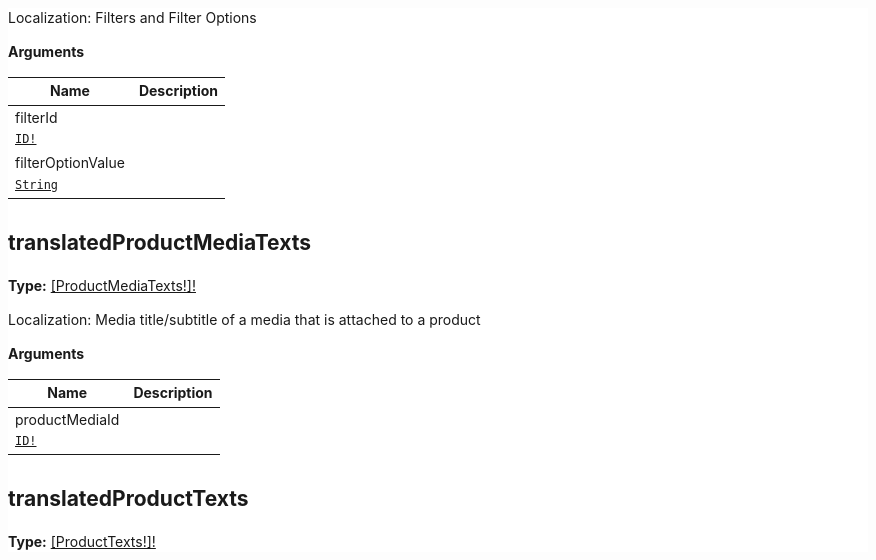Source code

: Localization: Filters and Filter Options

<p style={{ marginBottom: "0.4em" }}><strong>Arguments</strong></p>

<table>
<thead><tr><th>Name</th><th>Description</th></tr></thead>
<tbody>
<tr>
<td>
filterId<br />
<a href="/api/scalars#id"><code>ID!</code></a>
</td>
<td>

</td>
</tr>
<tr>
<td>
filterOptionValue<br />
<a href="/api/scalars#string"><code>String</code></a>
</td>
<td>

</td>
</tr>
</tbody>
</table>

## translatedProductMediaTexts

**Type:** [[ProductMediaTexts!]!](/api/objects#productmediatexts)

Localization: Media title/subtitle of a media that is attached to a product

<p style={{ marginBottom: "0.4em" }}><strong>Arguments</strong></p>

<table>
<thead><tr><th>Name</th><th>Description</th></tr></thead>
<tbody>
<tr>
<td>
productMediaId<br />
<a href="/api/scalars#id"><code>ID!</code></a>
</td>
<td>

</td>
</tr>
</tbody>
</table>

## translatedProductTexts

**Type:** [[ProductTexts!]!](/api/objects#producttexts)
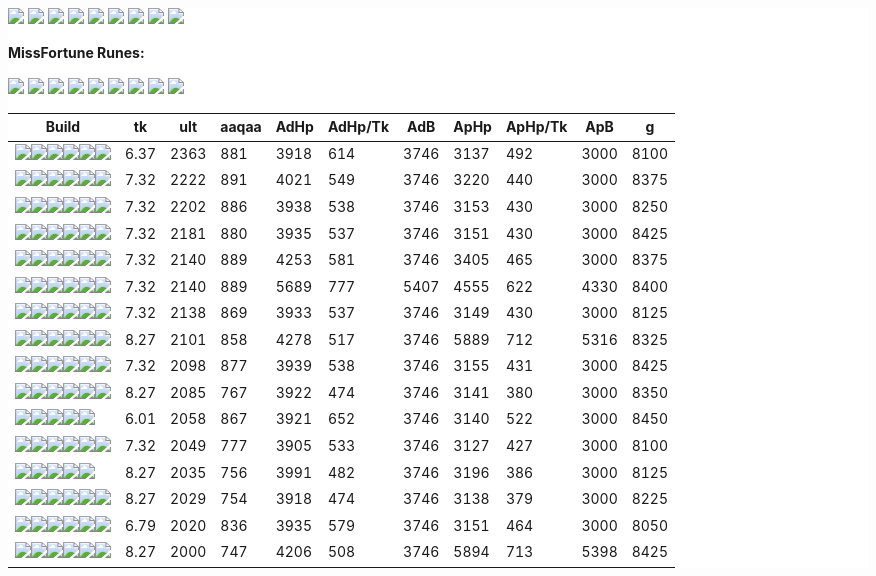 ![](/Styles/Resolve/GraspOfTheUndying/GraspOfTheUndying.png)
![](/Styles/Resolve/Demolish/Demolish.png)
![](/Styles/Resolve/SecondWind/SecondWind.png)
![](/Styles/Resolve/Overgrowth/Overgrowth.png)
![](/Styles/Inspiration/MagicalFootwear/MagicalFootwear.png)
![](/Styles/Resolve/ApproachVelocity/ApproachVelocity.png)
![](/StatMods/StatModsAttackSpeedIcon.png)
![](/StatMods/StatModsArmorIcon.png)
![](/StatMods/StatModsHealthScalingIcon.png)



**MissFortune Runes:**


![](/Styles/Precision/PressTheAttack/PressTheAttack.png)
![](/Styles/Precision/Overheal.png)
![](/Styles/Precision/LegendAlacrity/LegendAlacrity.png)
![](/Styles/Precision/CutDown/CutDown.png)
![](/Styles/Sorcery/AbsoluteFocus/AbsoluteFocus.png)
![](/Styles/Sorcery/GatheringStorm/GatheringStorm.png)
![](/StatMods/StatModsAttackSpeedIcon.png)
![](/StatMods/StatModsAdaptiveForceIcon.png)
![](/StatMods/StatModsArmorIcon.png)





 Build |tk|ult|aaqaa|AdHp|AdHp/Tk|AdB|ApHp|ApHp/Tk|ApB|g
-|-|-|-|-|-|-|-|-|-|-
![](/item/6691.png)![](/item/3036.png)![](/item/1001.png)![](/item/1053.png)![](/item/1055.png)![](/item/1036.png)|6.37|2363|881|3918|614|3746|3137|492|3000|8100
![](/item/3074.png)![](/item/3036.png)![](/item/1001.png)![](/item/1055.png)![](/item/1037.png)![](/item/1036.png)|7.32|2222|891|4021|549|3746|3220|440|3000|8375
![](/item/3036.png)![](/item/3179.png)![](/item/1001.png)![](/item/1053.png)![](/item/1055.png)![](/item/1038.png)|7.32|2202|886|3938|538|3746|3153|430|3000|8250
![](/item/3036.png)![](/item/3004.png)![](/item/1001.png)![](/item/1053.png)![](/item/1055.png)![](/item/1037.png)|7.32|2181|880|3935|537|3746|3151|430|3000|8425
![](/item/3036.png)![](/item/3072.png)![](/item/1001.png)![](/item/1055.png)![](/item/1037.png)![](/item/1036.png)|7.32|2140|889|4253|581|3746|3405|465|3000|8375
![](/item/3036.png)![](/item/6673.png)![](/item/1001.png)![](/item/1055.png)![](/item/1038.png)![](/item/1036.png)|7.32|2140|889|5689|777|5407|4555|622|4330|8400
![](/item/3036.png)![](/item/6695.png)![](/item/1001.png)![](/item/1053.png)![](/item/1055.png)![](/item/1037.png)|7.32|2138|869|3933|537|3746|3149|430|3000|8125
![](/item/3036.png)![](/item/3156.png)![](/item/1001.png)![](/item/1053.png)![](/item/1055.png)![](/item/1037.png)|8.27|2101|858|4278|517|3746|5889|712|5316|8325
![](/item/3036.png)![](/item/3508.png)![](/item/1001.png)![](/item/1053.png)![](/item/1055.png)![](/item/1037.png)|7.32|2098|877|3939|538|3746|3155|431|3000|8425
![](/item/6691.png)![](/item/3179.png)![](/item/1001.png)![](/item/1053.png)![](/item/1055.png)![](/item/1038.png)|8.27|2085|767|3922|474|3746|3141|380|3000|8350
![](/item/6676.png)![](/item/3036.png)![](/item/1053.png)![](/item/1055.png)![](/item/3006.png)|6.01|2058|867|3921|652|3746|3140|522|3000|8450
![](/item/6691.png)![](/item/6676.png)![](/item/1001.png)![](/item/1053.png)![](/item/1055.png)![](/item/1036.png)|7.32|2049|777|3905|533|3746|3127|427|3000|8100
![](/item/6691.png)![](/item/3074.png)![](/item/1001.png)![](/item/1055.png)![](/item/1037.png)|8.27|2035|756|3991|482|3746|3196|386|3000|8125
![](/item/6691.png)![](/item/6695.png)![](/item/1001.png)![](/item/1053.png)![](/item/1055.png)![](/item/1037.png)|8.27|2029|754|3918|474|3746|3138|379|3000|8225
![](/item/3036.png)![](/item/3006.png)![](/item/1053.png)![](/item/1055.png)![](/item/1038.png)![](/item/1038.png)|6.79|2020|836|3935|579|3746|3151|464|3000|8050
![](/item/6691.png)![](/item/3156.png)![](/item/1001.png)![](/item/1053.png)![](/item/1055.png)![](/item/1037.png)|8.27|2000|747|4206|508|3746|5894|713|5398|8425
* * * *
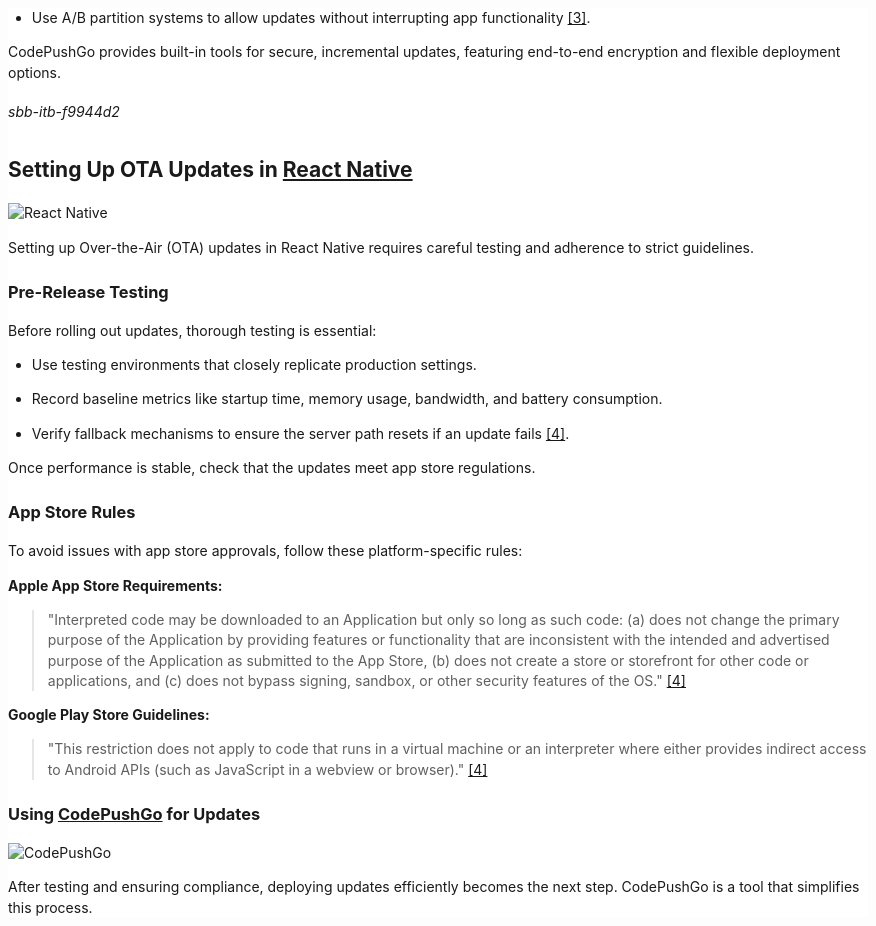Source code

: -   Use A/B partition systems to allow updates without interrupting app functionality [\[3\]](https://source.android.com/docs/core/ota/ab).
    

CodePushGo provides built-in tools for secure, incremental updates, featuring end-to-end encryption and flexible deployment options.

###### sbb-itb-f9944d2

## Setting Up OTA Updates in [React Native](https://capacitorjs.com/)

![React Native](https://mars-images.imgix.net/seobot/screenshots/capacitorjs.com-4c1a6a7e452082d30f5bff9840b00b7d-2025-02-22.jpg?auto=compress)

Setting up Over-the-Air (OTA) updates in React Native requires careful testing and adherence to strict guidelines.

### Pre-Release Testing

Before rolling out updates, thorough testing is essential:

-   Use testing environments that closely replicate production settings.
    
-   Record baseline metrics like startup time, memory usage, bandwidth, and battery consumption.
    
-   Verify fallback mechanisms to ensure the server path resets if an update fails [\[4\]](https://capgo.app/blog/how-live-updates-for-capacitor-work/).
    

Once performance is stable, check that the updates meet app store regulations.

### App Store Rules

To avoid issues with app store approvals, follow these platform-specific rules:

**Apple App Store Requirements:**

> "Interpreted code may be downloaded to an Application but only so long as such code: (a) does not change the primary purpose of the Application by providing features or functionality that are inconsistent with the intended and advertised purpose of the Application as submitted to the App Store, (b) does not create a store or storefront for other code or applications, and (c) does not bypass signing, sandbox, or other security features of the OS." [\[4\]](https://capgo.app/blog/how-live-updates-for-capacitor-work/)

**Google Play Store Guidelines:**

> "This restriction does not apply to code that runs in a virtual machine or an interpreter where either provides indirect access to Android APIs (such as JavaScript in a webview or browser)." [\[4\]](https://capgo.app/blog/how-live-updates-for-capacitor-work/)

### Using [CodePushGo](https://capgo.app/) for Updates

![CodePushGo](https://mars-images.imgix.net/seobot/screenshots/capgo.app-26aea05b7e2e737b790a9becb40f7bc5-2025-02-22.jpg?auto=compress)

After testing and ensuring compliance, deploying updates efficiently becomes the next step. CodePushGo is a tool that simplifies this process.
* * * *
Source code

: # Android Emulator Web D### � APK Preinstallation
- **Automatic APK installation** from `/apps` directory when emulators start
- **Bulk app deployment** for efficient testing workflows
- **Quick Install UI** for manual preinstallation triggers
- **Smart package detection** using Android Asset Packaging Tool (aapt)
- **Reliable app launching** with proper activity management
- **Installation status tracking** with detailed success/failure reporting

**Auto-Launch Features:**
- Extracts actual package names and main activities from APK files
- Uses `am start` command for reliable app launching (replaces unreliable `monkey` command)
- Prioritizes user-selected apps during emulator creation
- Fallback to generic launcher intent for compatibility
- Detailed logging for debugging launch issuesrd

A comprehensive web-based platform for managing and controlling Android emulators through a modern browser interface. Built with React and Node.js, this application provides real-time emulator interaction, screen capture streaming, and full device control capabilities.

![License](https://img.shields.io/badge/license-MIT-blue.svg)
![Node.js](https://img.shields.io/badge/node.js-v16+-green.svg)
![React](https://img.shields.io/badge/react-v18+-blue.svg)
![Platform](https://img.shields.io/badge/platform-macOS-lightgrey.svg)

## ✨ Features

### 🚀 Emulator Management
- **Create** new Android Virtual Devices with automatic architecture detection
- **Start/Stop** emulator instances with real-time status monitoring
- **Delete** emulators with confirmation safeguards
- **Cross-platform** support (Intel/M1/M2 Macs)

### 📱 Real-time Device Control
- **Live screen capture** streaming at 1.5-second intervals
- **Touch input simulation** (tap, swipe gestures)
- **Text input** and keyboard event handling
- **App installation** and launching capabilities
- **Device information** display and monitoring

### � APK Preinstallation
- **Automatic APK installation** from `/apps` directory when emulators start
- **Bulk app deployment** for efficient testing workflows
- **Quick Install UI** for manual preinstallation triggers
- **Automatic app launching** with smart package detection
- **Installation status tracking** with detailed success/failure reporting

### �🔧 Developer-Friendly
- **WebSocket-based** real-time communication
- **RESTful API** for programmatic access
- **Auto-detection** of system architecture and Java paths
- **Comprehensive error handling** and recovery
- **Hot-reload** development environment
* * * *
Write only the number of lines in the listing that include "seobot".

OUTPUT: 2